Description of the task
Restate the listing below word for word. No picture belongs in the result.

Provided data

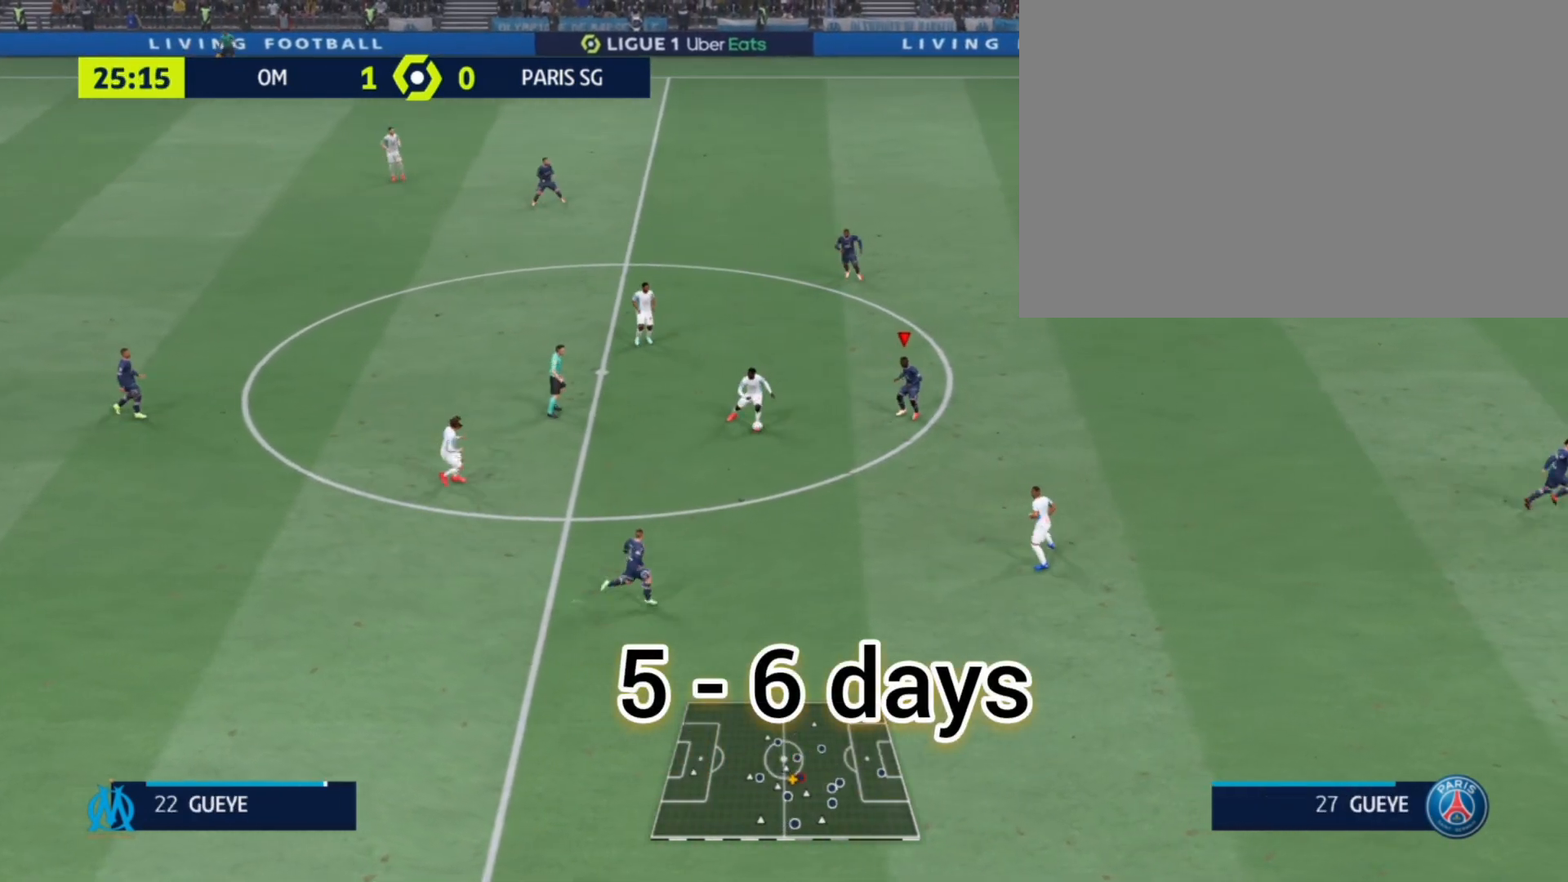
{"buttons": [], "left_stick": "center", "right_stick": "center", "events": []}
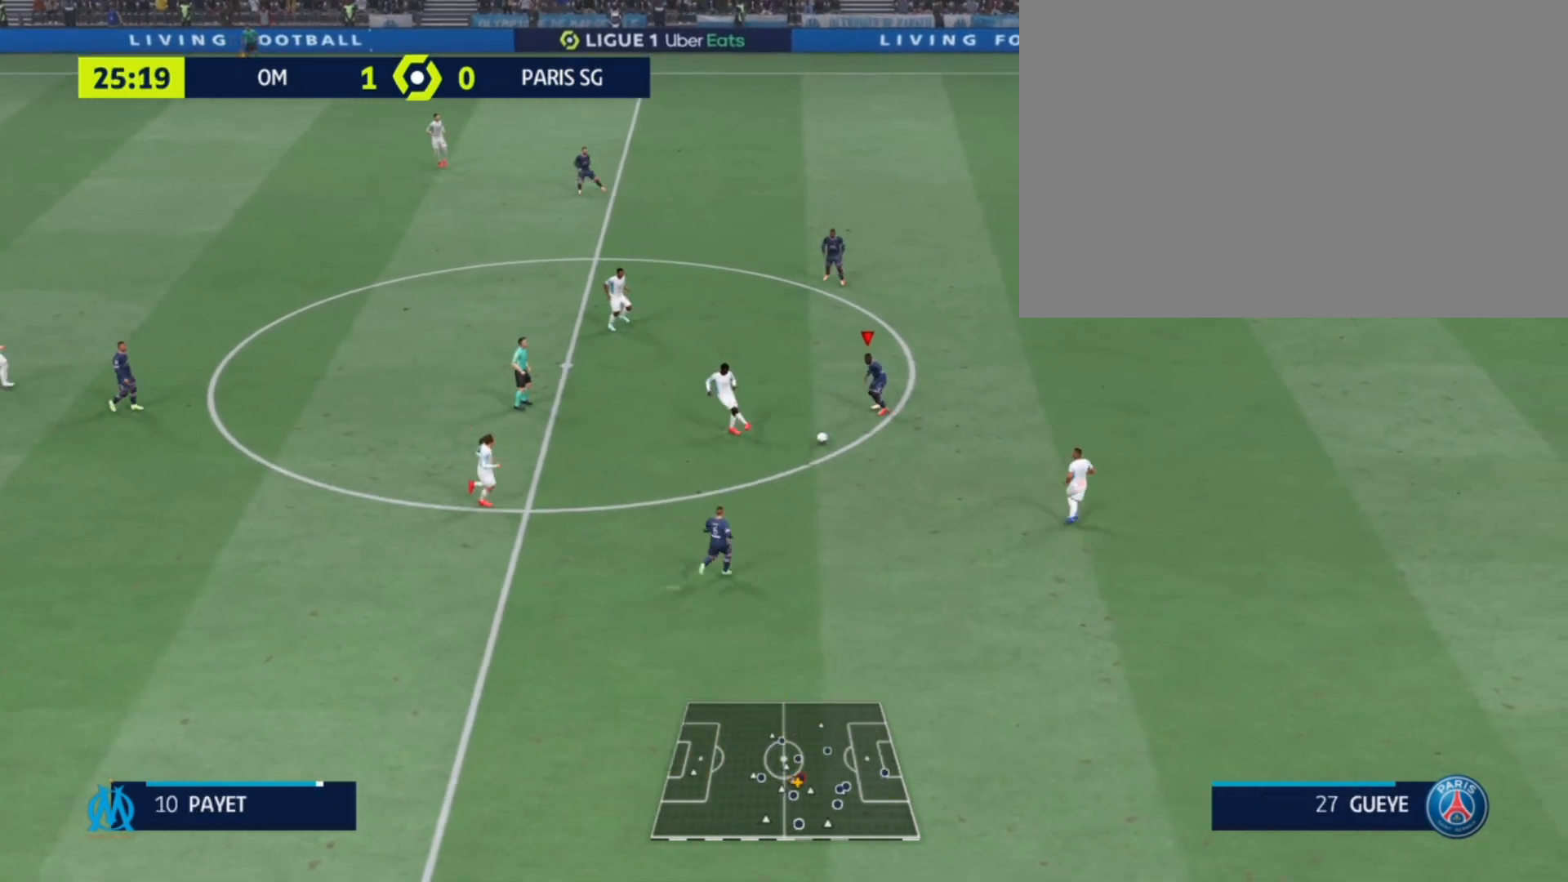
{"buttons": [], "left_stick": "center", "right_stick": "center", "events": [[200, "right_stick", "down-left"], [333, "right_stick", "center"]]}
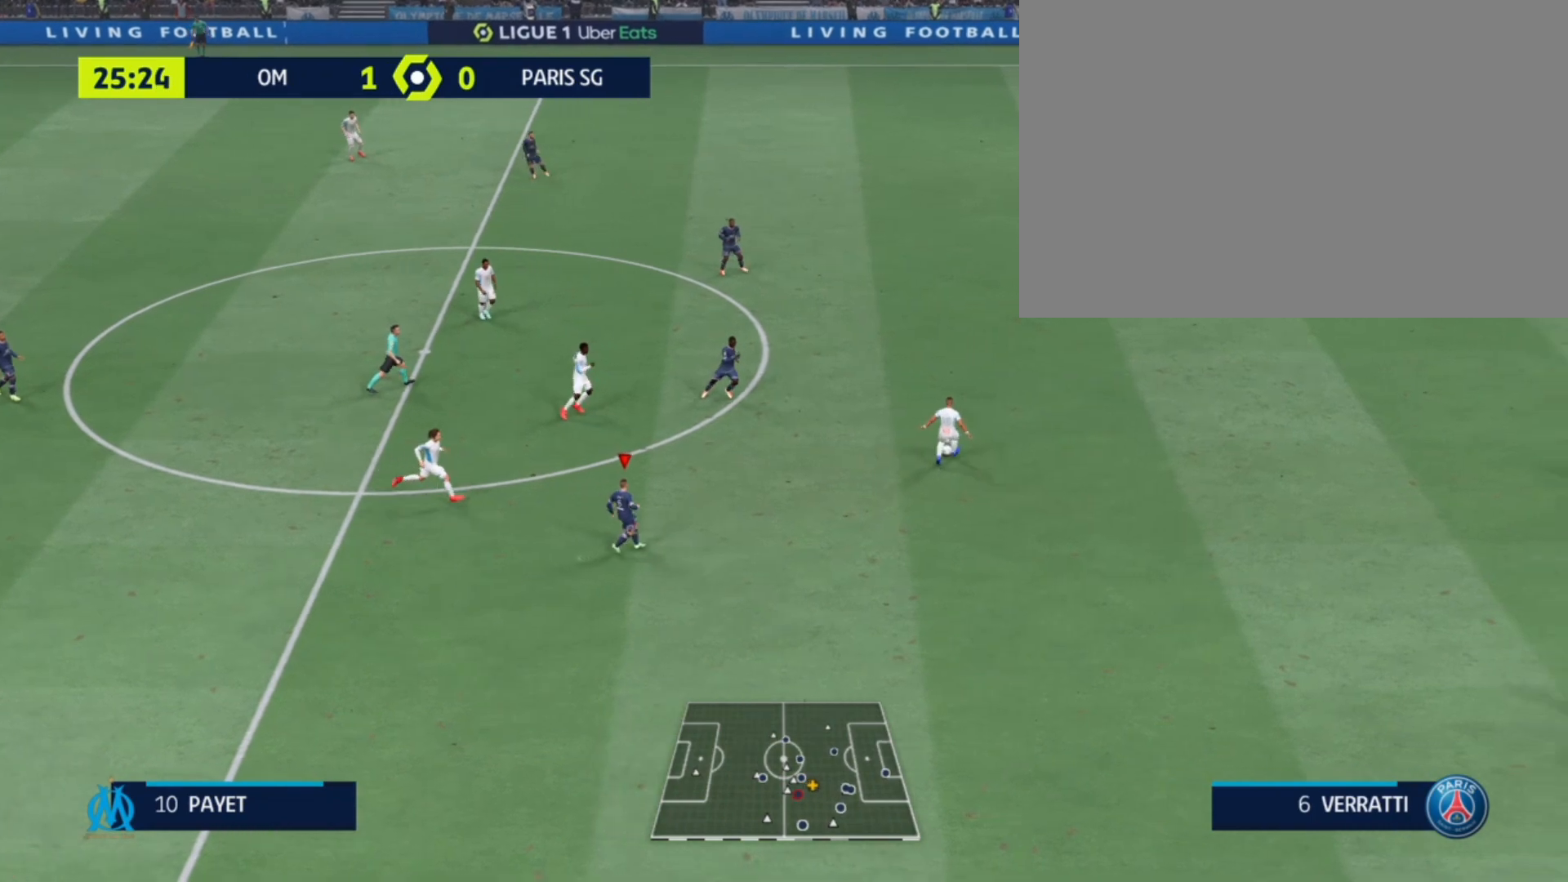
{"buttons": [], "left_stick": "center", "right_stick": "center", "events": []}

Result of the exercise
{"buttons": [], "left_stick": "center", "right_stick": "center", "events": []}
{"buttons": [], "left_stick": "center", "right_stick": "center", "events": [[200, "right_stick", "down-left"], [333, "right_stick", "center"]]}
{"buttons": [], "left_stick": "center", "right_stick": "center", "events": []}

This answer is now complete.